Quanto ao segundo, a compreensão era de que qualquer mulher que se apresentasse
em situação que se caracterize como prostituição deveria ser submetida aos
rigores da lei. Em ambos os casos uma coincidência, além de líderes religiosos
os dois eram representantes de milhares de vontades comuns. Suas falas deixavam
muito claro isso, não se esquivavam em destacar que legislavam com a
legitimidade de quem fora conduzido ao Congresso Nacional brasileiro por um sem
número de eleitores. E não é que eles tinham razão mesmo? De acordo com os
princípios da democracia de forma (representativa) ambos eram portadores de uma
vontade coletiva.
Feito esse movimento fez-se a luz. Não se tratava apenas de
coincidência, inculcação da minha parte
ou leitura apressada. Aquelas três manchetes intrigantes dialogavam entre si.

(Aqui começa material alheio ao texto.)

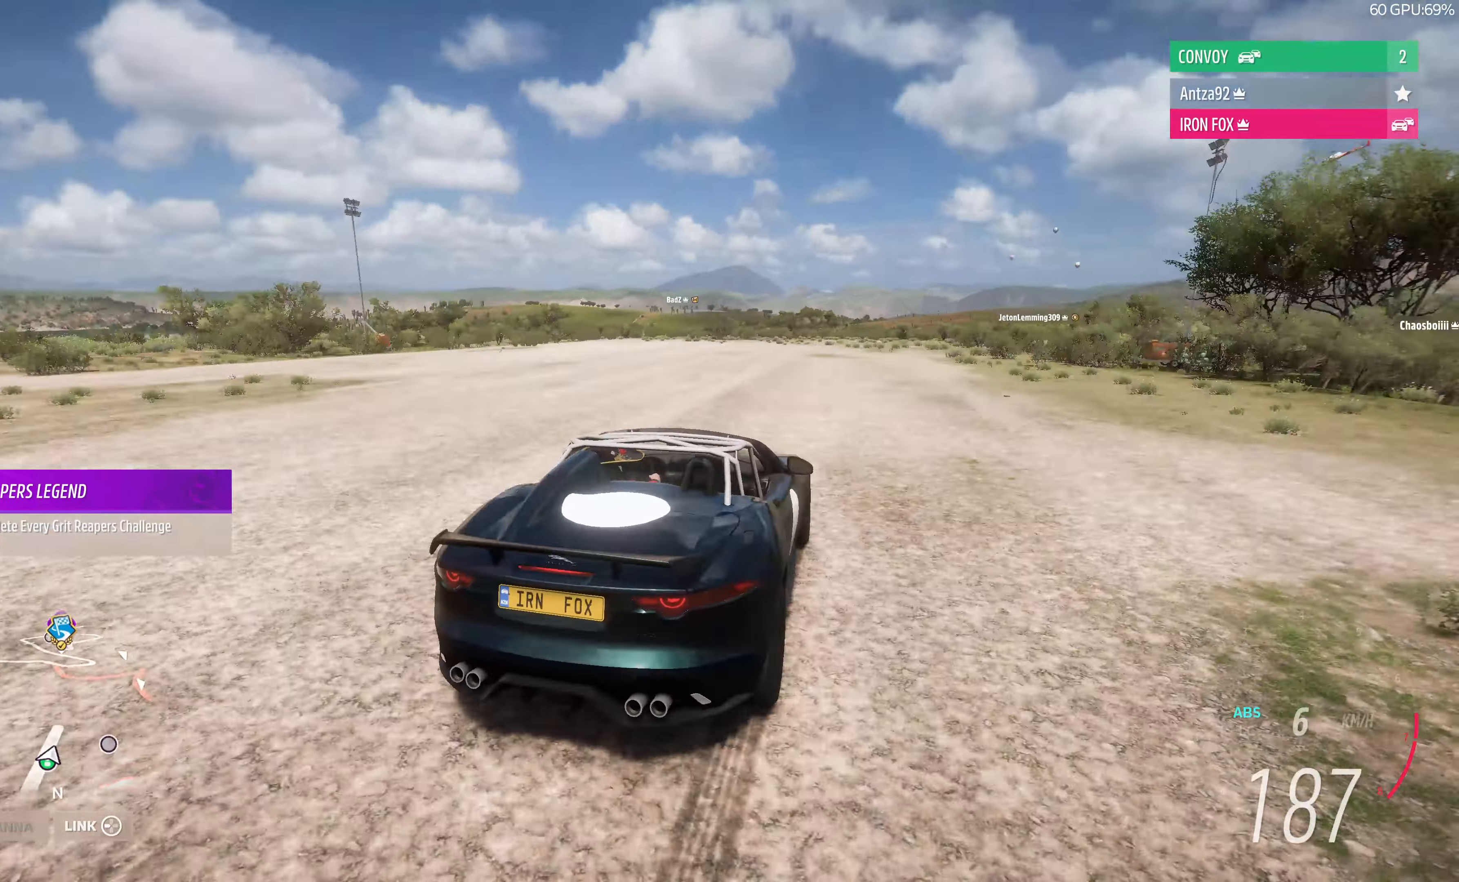
{"buttons": ["L2"], "left_stick": "center", "right_stick": "up-left", "events": []}
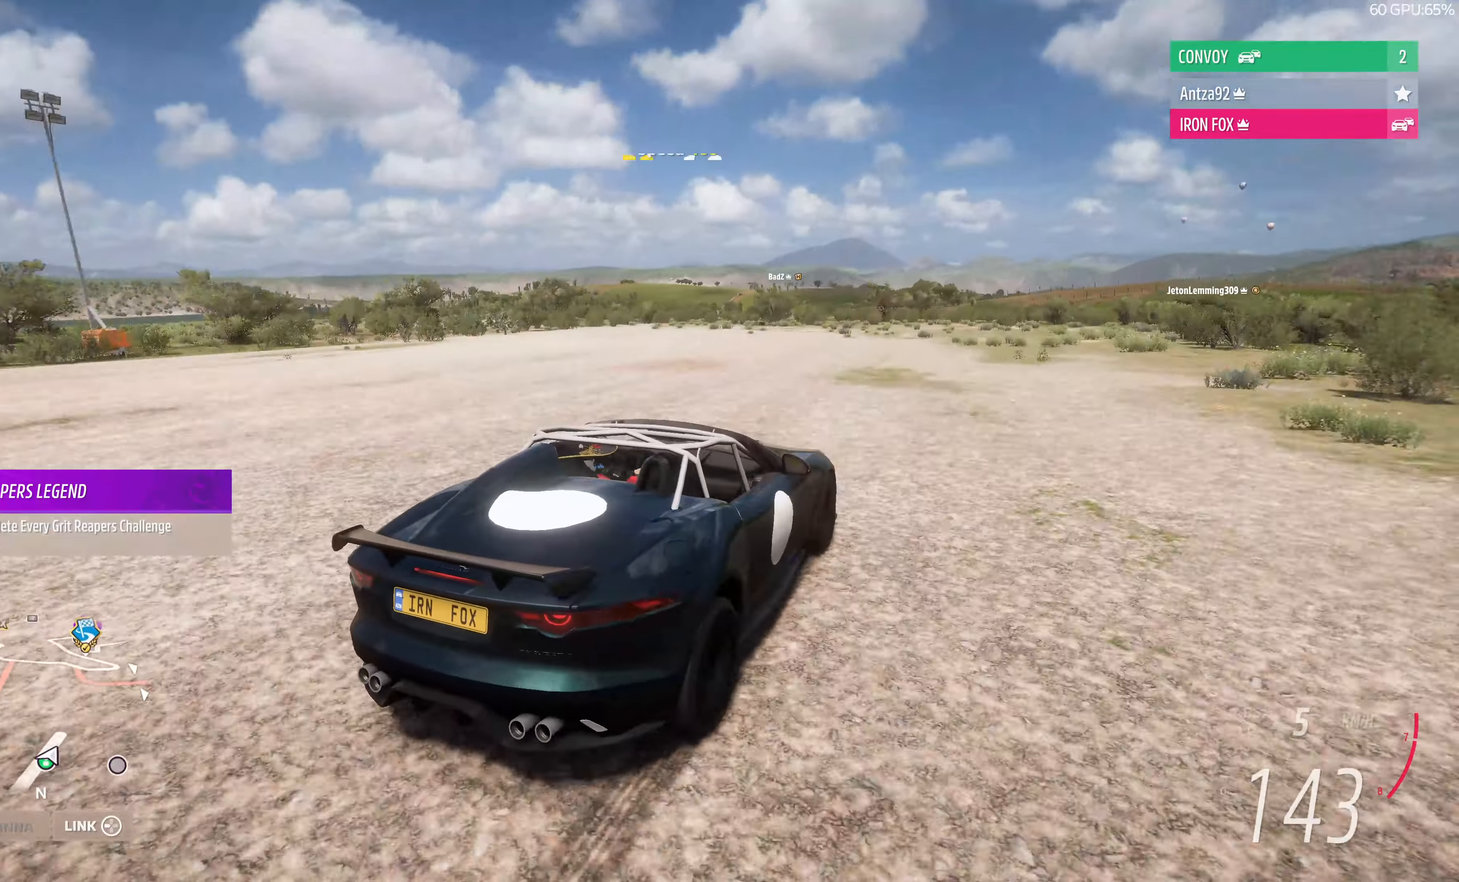
{"buttons": ["L2"], "left_stick": "center", "right_stick": "up-left", "events": []}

Não foi difícil descobrir não só que história era aquela de banalidade do mal
ou de mal radical ao qual Hannah Arendt se referira, como também não foi fácil
concordar que ela tinha razão. A maldade não estava em Israel, na Alemanha, nos
Estados Unidos, em outro lugar, ou em homens sui generes, “muito especiais”.
Ela estava ali estampada em uma realidade que mais próxima impossível. Bastava
apenas, para perceber isso, aceitar o duro desafio que proposto por Arendt,
qual seja, não se recusar ou omitir-se de pensar. Curiosamente não era a
esquerda que fazia aquela revelação brilhante, era o pensamento liberal vivo
que proclamava estarmos entregues à Era no qual o mal se tornara algo tão
banal, ou da esfera do quotidiano, que nem sequer o percebíamos. Uma judia
salva por muito pouco do extermínio nazista e que proclamara os Estados Unidos
da América como o verdadeiro paraíso, é quem nos chamava a atenção.

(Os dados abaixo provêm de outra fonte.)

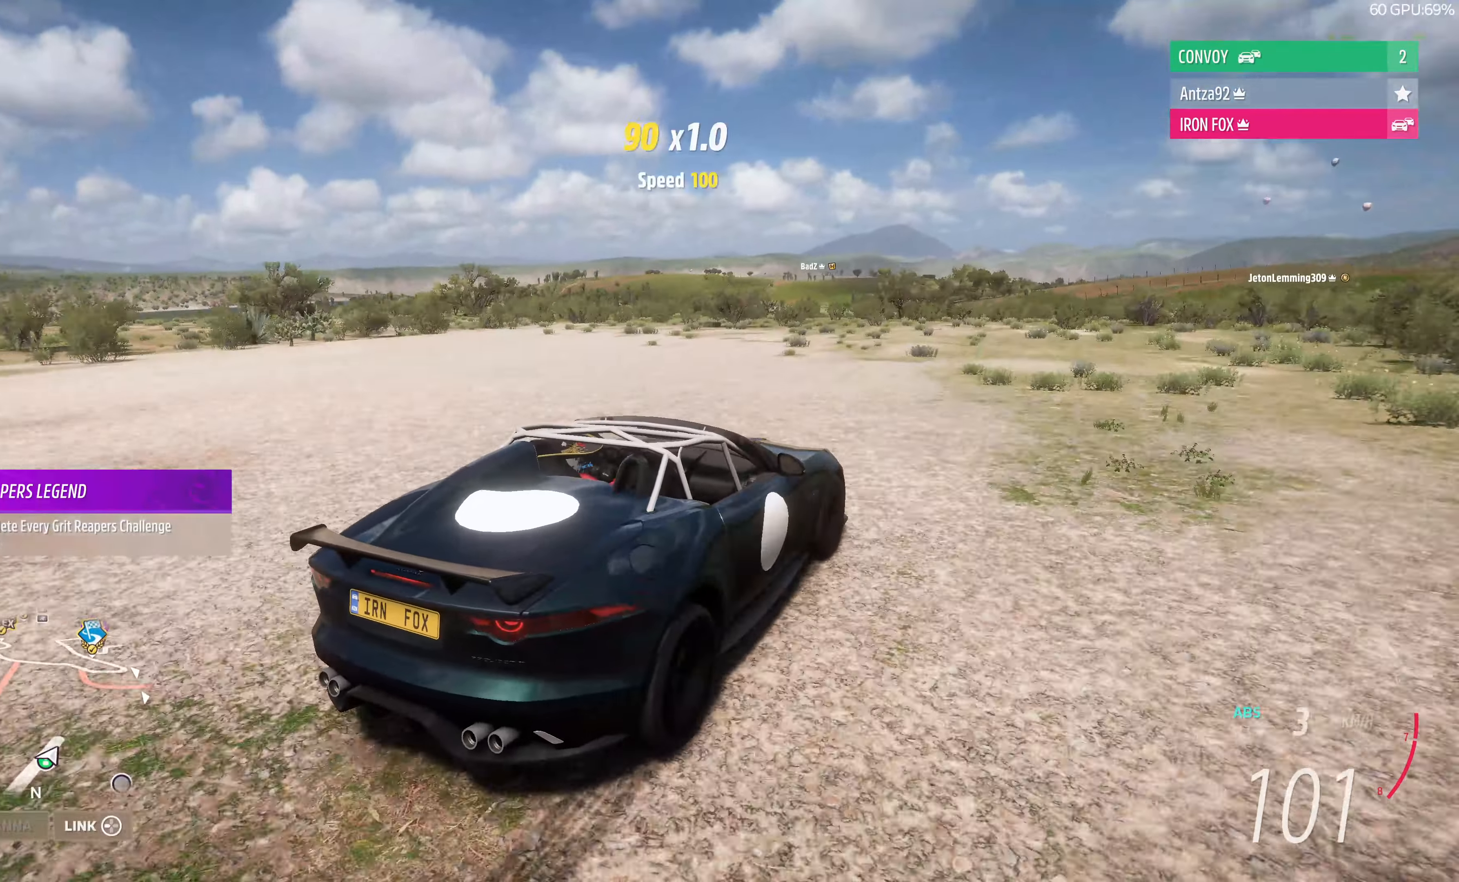
{"buttons": ["L2"], "left_stick": "center", "right_stick": "up-left", "events": []}
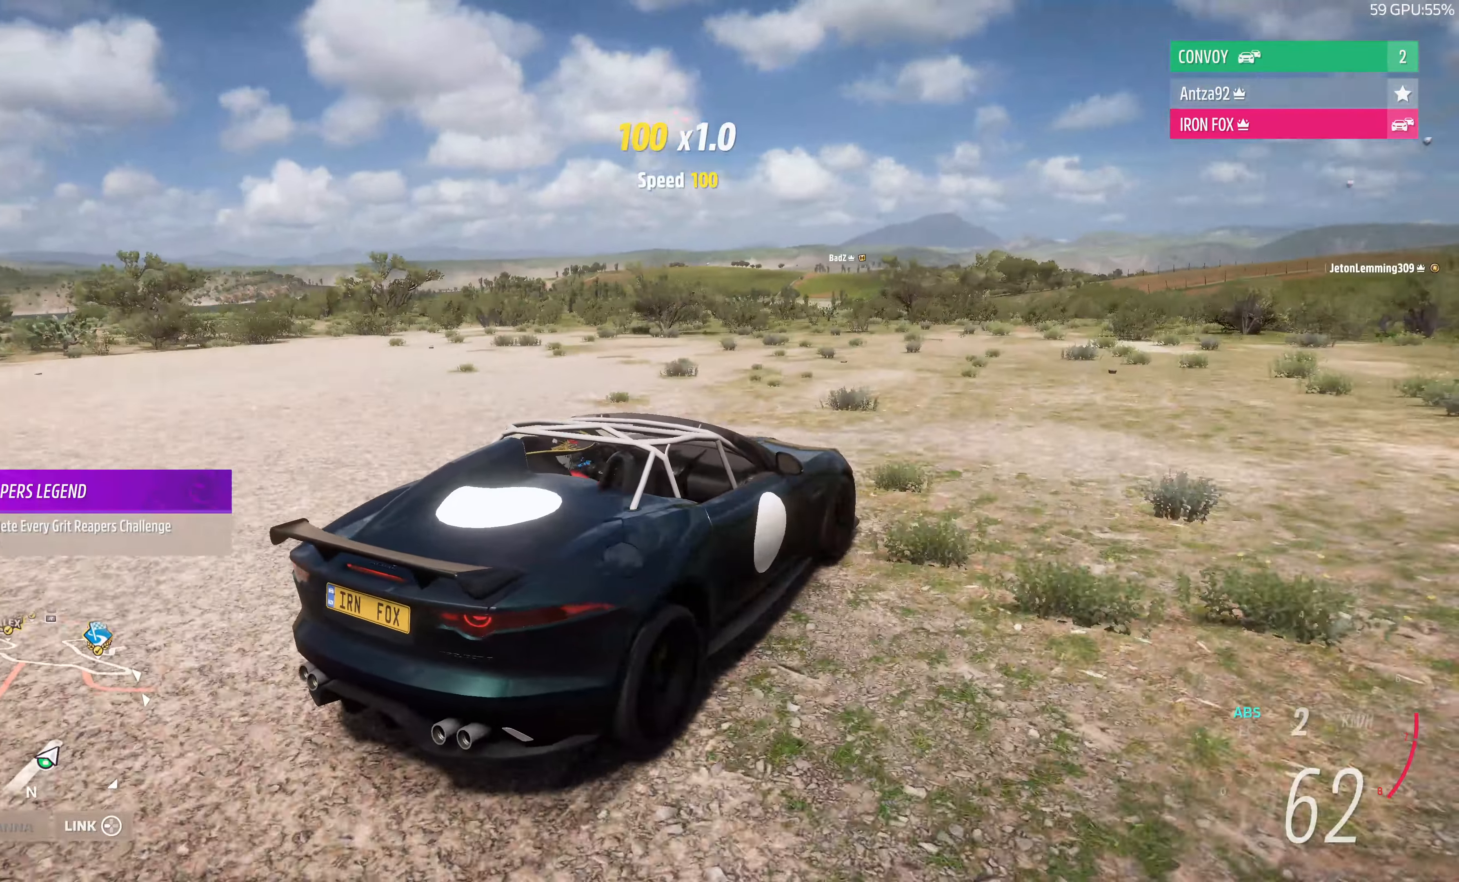
{"buttons": [], "left_stick": "center", "right_stick": "up-left", "events": [[66, "L2", "up"]]}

Eichmann fora enforcado em Israel, porém a racionalidade que
lhe movia não. Assombrosamente a realidade confirma isso. Ele ainda vive em
nós. Não nos faltam argumentos para julgar, legislar e até condenar o
diferente. Isso fica muito evidente quando interpretamos as intenções dos dois
deputados à luz do pensamento de Hannah Arendt. E o pior de tudo, não se trata
aqui de juízo de valor acerca de um ou de outro. Até por isso não faz diferença
quem sejam e a qual partido pertençam. O que importa nesse caso é que trata-se
de um pensamento vivo que tem respaldo entre muitos de nós. Nenhum dos dois
fala em nome próprio. Deixam muito claro isso. Recusam os diferentes, conforme
bem apontam, em nome de uma multidão que os elegeu. De uma vontade coletiva,
que por sua vez se ancora nos valores cristãos, na família, no amor, na Justiça
para condenar quem não reflete sua imagem e semelhança.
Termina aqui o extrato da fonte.